Problems >>
1. In the passage on KSP hardware demands, why is the GPU usually the limiting factor for AAA games?
2. Continue the passage on KSP hardware demands, starting after its final sentence.

Passage >>
:::
Second, there are three main elements KSP hits: CPU, GPU, and memory, of which the first is limiting for high-end computers.

For memory: you need enough of it to load KSP, any mods involved (particularly parts mods with memory-hungry textures and models), hold any background processes, without putting anything important into swap memory (basically using the hard drive/SSD as extra memory as a last-ditch effort). 4 GB can be kind of tight, 8 GB is usually enough unless you're one of those "Mod It Till It Crashes" types, and 16 GB would be overkill. The speed usually doesn't matter too much; generally, standard DDR3-1600 or DDR4-2133 is more than sufficient for the task.

For the GPU: This is usually the limiting factor for AAA games, since those games tend to be computationally simple, but packed with very demanding graphics elements. The general advice is to set graphics settings down until either your FPS plateaus (GPU is crunching frames faster than the CPU can push them to the GPU), your FPS exceeds the refresh rate of your monitor (usually 60 FPS), or you're just generally happy with it.

For KSP, fortunately, graphics are rarely limiting, particularly when notched down to minimum. Even with the relatively wimpy integrated GPU on that laptop, I doubt it's the issue.
:::
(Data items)

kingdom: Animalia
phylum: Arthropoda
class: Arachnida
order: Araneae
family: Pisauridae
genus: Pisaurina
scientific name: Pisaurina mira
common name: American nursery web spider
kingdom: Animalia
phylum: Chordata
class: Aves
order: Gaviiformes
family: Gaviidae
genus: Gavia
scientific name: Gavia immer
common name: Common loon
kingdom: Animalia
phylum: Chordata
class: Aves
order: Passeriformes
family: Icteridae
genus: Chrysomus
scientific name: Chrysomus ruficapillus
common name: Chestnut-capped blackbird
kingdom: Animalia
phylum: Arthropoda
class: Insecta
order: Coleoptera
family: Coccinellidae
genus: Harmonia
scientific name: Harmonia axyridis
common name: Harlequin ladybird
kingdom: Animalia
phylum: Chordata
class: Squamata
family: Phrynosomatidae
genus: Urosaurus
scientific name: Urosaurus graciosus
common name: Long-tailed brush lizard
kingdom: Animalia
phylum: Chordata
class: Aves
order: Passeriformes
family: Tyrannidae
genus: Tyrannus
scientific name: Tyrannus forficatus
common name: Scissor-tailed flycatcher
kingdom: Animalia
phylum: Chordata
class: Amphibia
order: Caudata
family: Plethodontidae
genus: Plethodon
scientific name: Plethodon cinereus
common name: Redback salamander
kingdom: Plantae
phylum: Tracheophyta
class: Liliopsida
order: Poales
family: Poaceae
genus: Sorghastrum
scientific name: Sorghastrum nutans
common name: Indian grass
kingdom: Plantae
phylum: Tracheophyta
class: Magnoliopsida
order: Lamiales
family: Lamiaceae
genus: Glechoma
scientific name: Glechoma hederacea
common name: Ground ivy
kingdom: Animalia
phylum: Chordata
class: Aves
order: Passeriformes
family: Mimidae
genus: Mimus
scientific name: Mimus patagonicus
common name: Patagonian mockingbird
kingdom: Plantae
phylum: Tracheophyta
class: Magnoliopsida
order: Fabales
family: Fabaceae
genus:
:::
Solved problems >>
1. AAA games tend to be computationally simple but are packed with very demanding graphics elements, so the graphics card is usually what holds them back.

2.
When it comes to the CPU, this is usually (unless there are memory problems) the limiting factor for KSP, which is a very physics-heavy simulation game that puts huge loads on the CPU. You've got to calculate forces on every part by every other part, manage on-rails vessels, manage CommNet, aerodynamics, heating, solar panels, and many other things which hit the CPU for each and every simulation timestep. The quick-and-dirty way is to increase the maximum time per frame, which lengthens the KSP simulation timestep at the cost of making the simulation slightly less accurate.

For this, all I can suggest is to keep your craft small, avoid any CPU-hungry background processes, keep your laptop cool (prop it up so the bottom fans are unobstructed, etc), avoid some of the more CPU-hungry mods (my best guess is that FAR will be the worst offender), and, well...

It's a 1.6 GHz dual-core Celeron. Were you really expecting much out of that thing?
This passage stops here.